Before Nickelodeon foisted the equally goofy Cousin Skeeter on its audience, Arthur Amarachico, after reviving Dragnet, Adam-12, & The Munsters for a new generation, co-created What a Dummy, an oddball fantasy-sitcom that was designed mostly as a knockoff of NBC's ALF, substituting a ventriloquist dummy for an alien.
By 1990, when Dummy premiered, ALF was in its 4th season, and had spawned a pair of Saturday morning spin-offs. Dummy got 24 weeks, and no more. It was the first regular series gig for Stephen Dorff, after making guest appearances elsewhere, and a comeback vehicle for Kaye Ballard (ex-The Mothers-in-Law). Stephen is the oldest of the children on the show, and has to play straight man not only to Buzz, the titular dummy (voiced by Loren Freeman), but to his siblings.

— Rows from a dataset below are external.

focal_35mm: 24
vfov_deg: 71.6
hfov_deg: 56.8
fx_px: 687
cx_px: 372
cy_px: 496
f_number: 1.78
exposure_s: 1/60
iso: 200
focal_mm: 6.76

After Dummy was cancelled by distributor MCA (now NBC-Universal), Dorff would not get another regular series gig until being cast in Fox's 2017 series, Star, and for one season of HBO's True Detective.
In "Whose Life is it Anyway?", Tucker (Dorff) has to emulate his younger brother's sensitive lifestyle to win the affections of a young girl.

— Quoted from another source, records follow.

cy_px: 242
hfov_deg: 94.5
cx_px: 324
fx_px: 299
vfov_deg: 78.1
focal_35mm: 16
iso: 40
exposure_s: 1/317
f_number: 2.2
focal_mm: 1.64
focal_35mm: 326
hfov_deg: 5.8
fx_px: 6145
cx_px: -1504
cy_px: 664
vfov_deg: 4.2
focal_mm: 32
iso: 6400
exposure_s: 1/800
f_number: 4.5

Part of the reason this show failed was because some stations that had the rights also were network affiliates and had commitments to sports (i.e. college football), meaning Dummy, depending on where you lived, didn't have a steady time slot.
No rating.
3 comments:
The key difference between Cousin Skeeter and What a Dummy was that in-universe Skeeter wasn't supposed to be a puppet; he was a 'real boy', albeit one with puppet-y features. Skeeter also had a more desirable schedule (it aired as part of Nick's weeknight primetime block the Nickel-O-Zone) and debatably better writing, since Skeeter managed to eke out 2 seasons whereas Dummy was gone after 1.
I only caught a single episode of What a Dummy, and based on what I saw, the titular dummy, Buzz, was barely an element in it; he only appeared in a few scenes and spouted some wisecracks but much else, compare that to the aforementioned ALF and Cousin Skeeter, in which most of those shows' stories directly focused on the title characters. It doesn't bode well for a series when its' alleged gimmick is treated as an afterthought on its' own show.
^That's supposed to be "not much else".
I get the idea, and I can see why "Dummy" bombed.